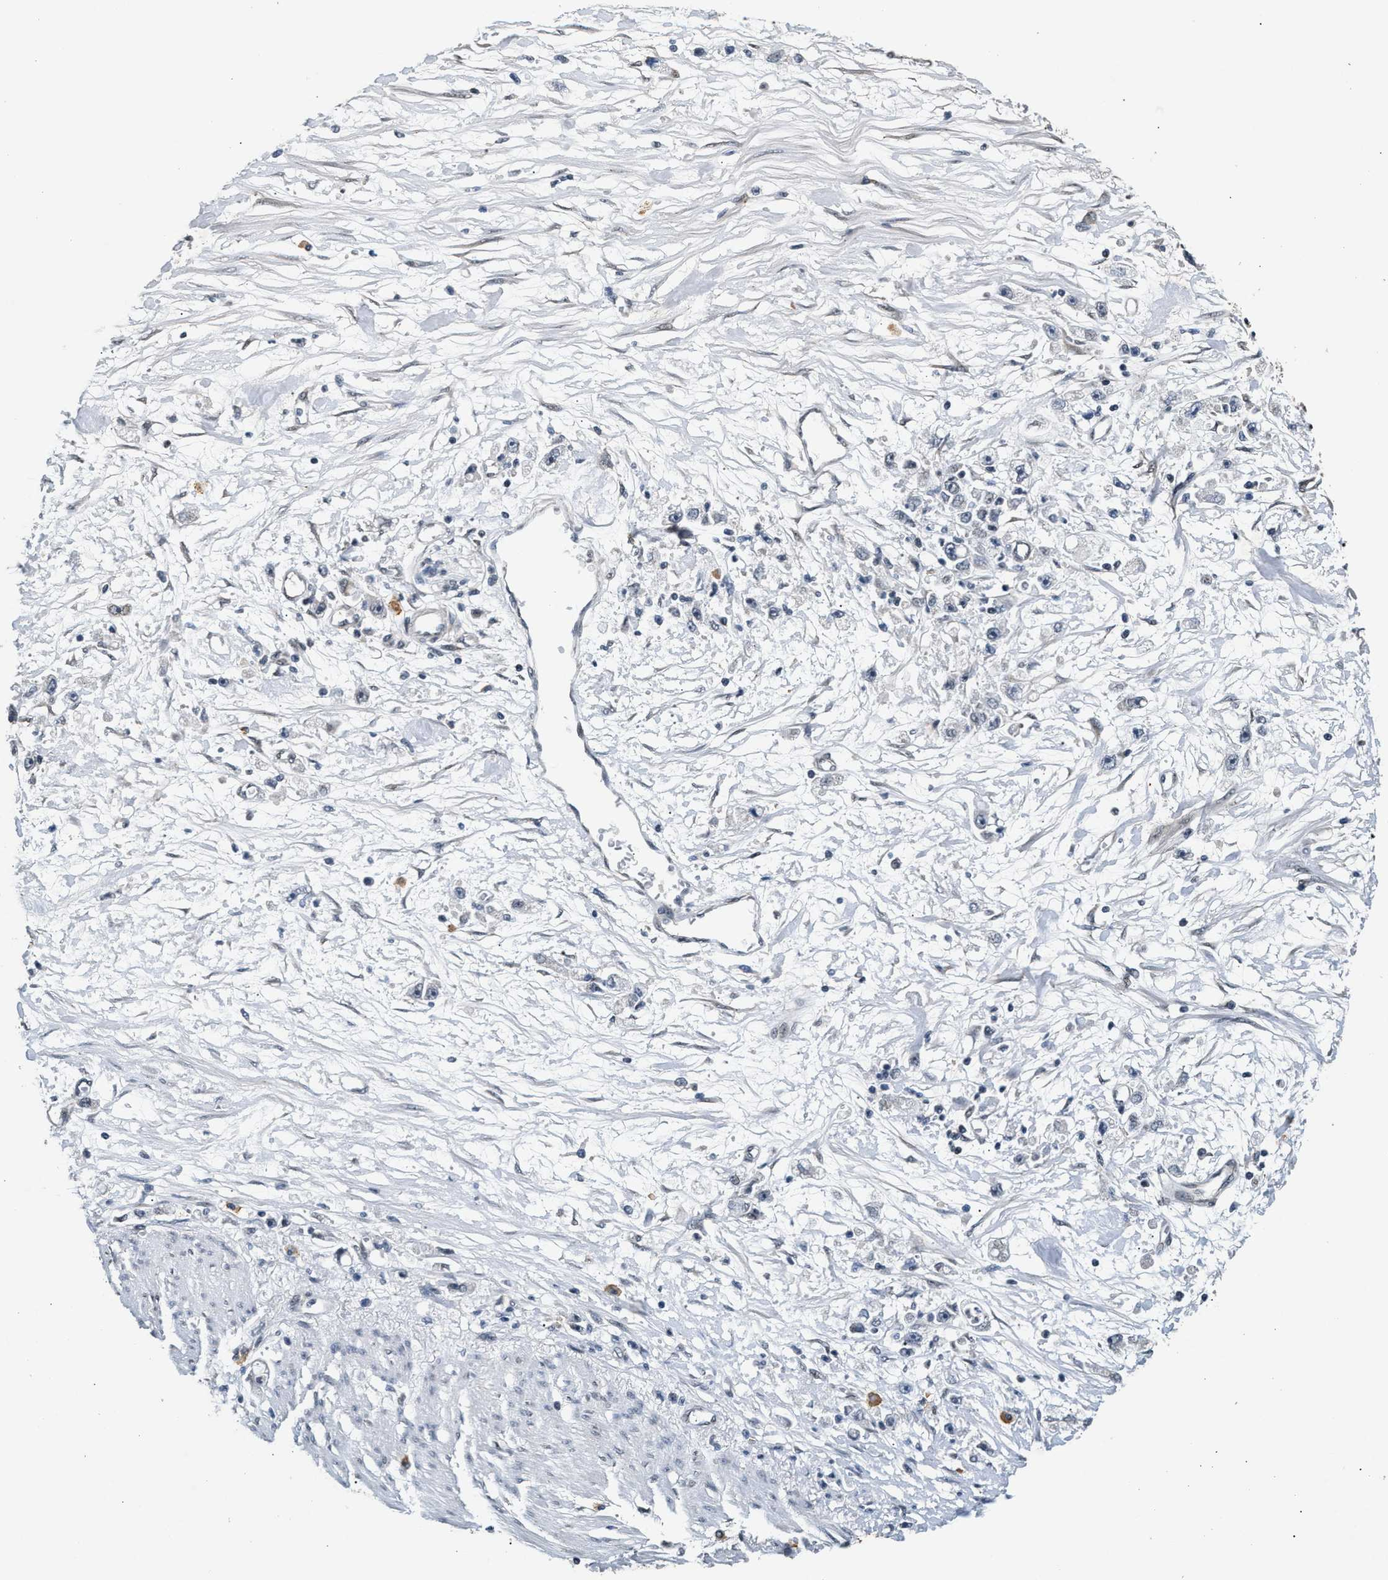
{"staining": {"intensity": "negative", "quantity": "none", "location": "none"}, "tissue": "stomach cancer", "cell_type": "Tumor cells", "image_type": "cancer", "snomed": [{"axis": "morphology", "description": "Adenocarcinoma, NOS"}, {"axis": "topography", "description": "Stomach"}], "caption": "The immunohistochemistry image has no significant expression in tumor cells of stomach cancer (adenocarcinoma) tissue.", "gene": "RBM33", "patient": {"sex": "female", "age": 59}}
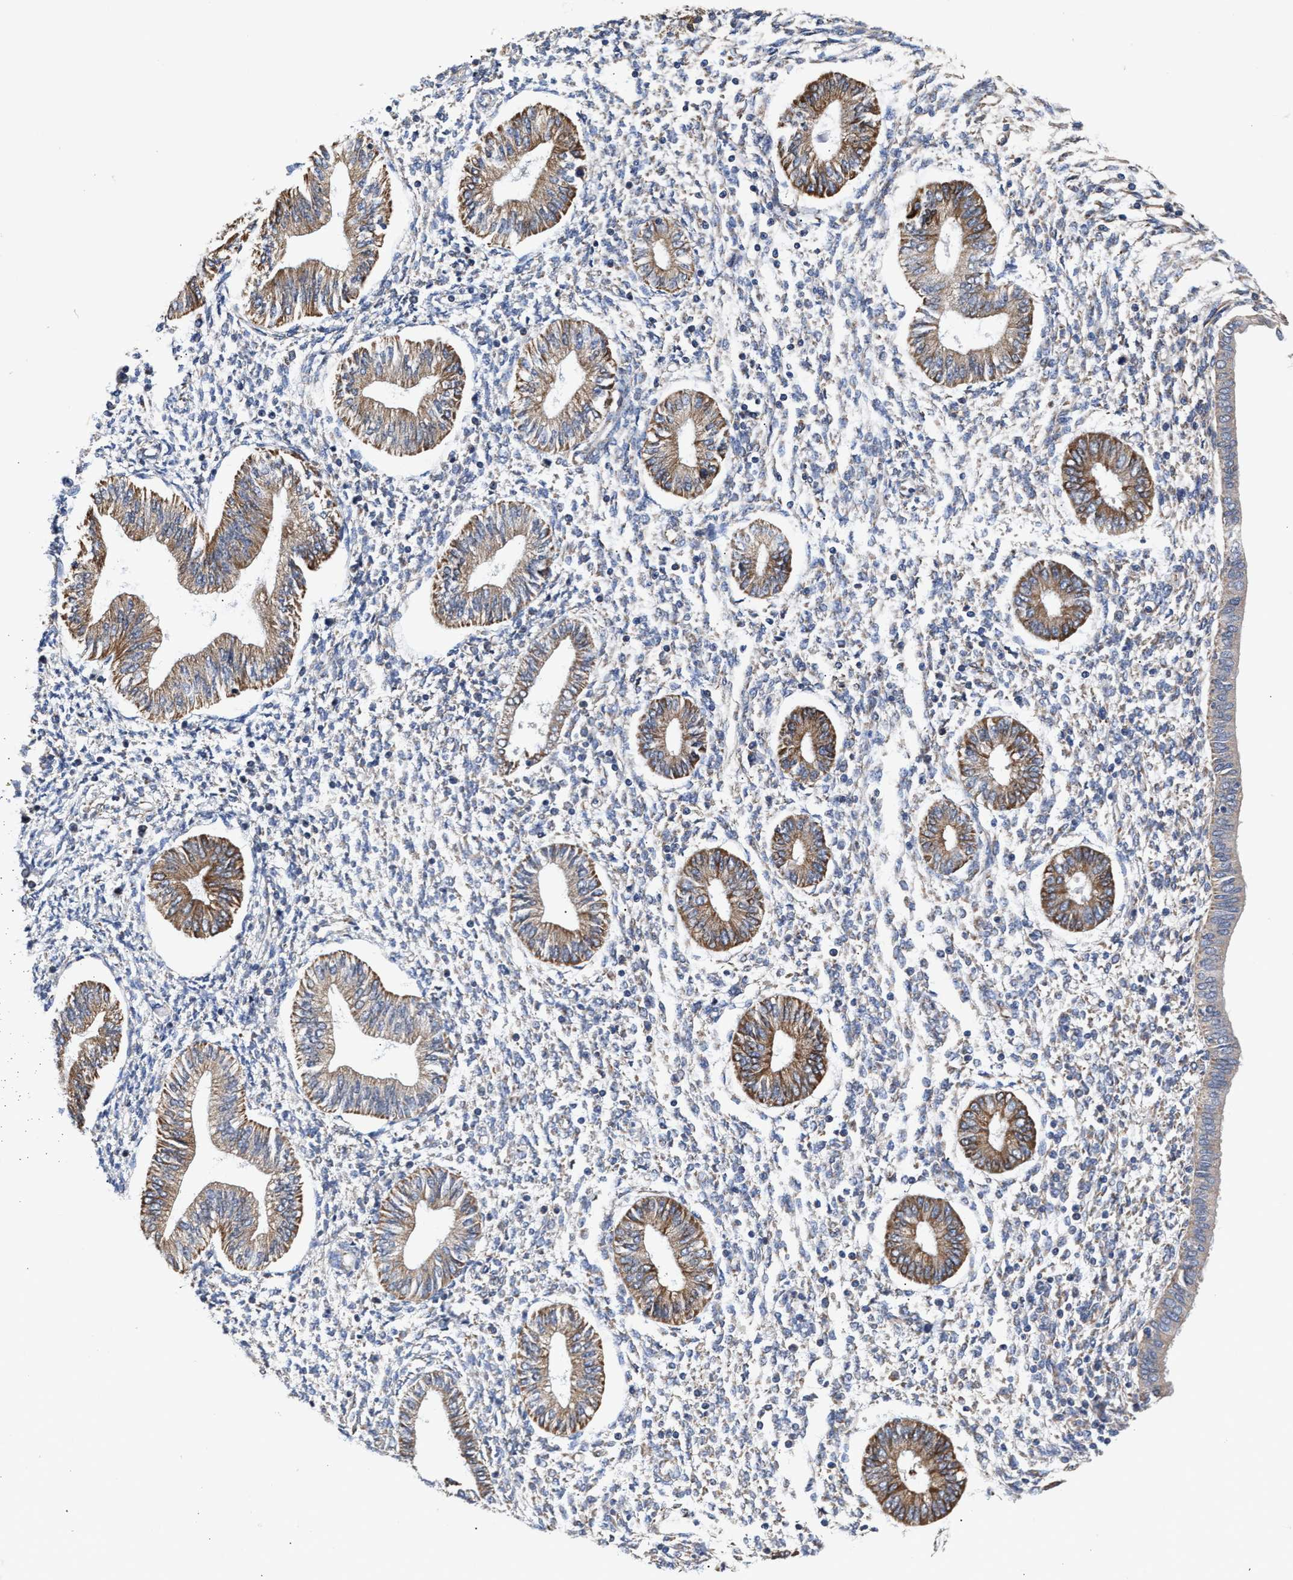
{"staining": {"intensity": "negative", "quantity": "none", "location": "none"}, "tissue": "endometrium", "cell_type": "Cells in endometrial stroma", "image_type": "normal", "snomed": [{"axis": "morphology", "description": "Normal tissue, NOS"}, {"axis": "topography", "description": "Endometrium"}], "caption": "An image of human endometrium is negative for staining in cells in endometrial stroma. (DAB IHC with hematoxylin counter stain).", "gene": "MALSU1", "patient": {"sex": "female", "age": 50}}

++++++++++++++++++++

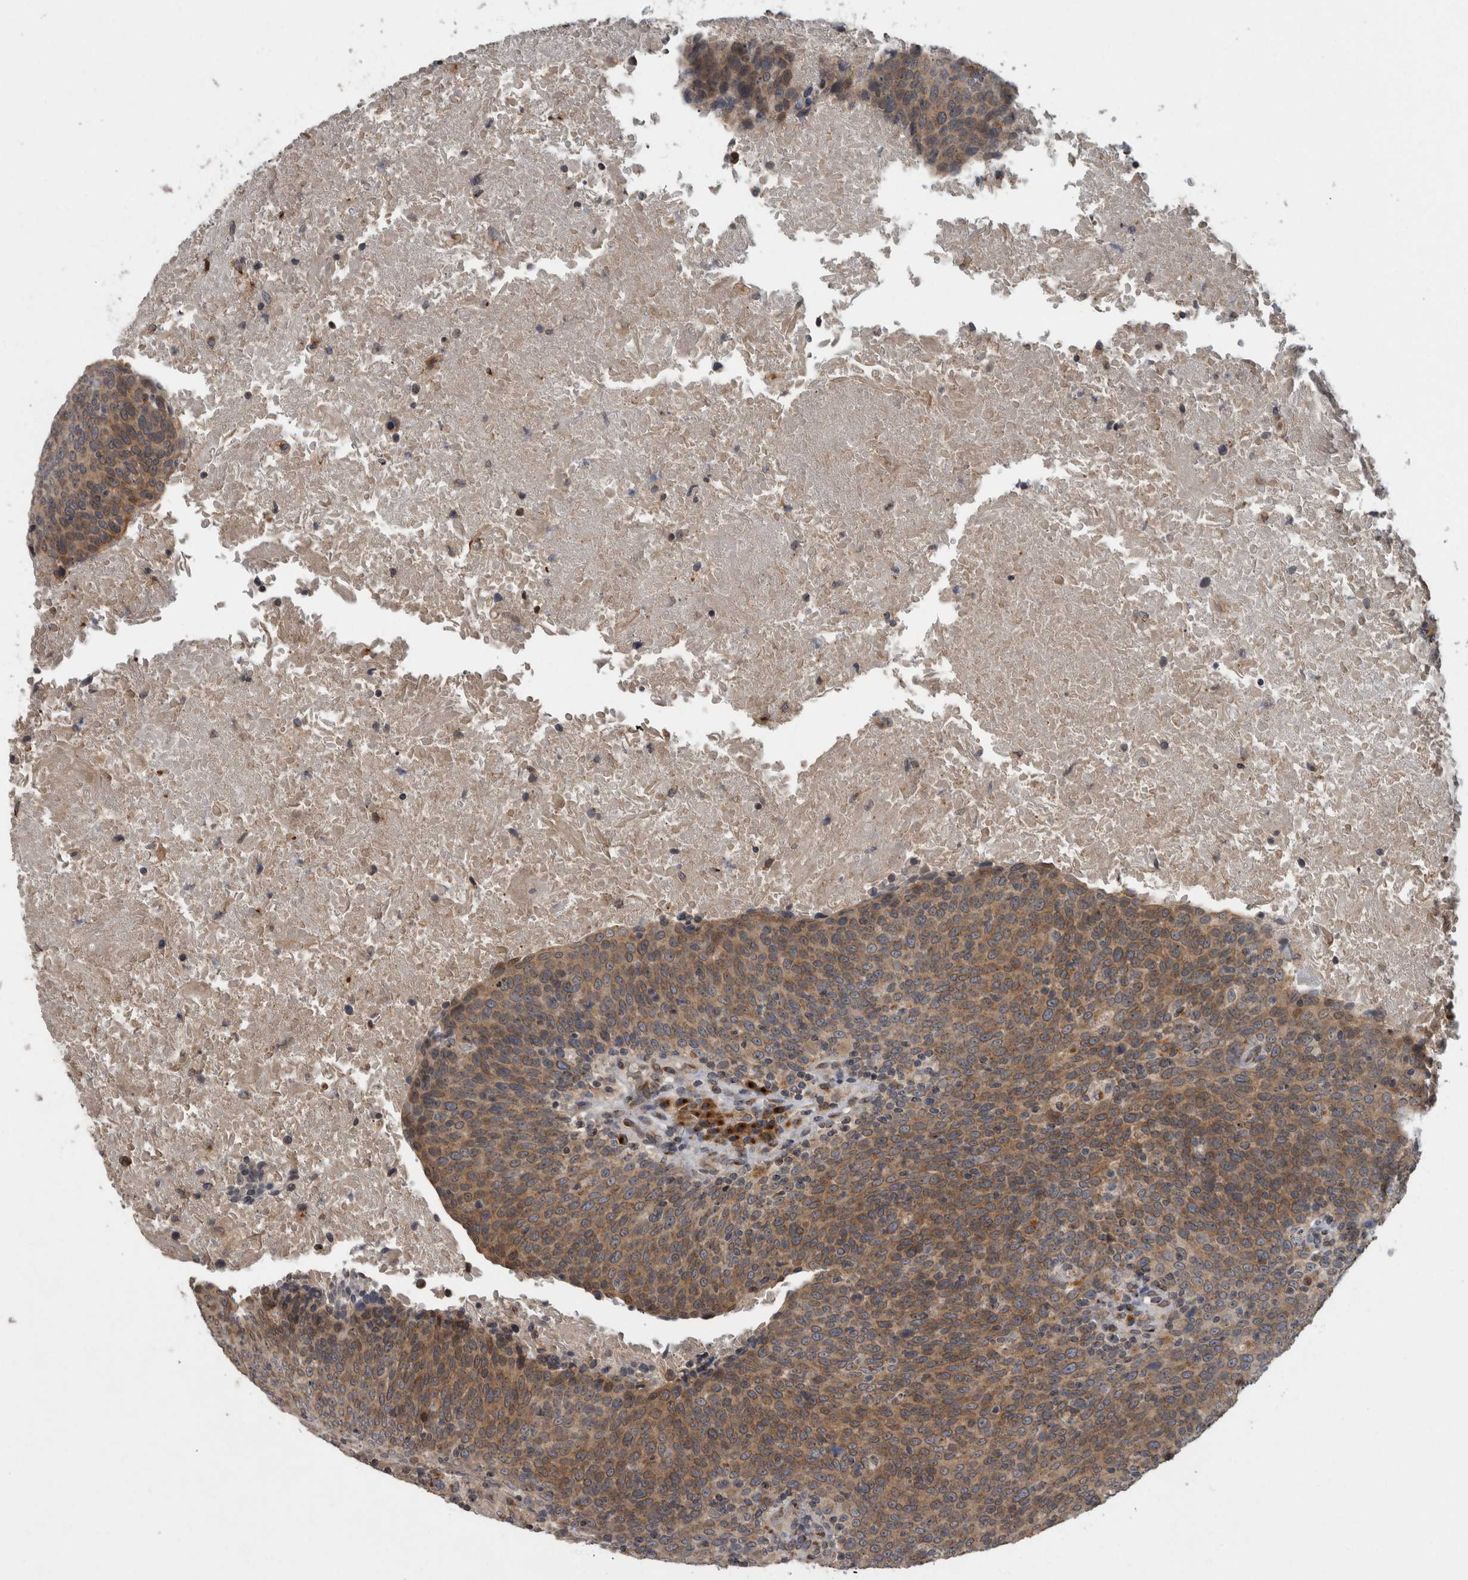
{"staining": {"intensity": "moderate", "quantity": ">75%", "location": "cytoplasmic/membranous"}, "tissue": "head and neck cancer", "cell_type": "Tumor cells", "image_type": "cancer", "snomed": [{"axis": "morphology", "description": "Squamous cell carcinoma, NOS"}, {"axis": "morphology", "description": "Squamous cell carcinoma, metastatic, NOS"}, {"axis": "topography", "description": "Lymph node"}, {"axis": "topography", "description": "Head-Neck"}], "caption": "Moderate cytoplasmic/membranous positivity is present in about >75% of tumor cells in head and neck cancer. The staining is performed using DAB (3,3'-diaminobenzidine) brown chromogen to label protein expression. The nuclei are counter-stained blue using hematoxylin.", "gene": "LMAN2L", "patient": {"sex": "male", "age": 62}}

++++++++++++++++++++

**WHAT YOU NEED TO DO:**
Only one number is expected: the count of lines in the entries holding the string "negative".

**RESULT FOR THIS TASK:**
2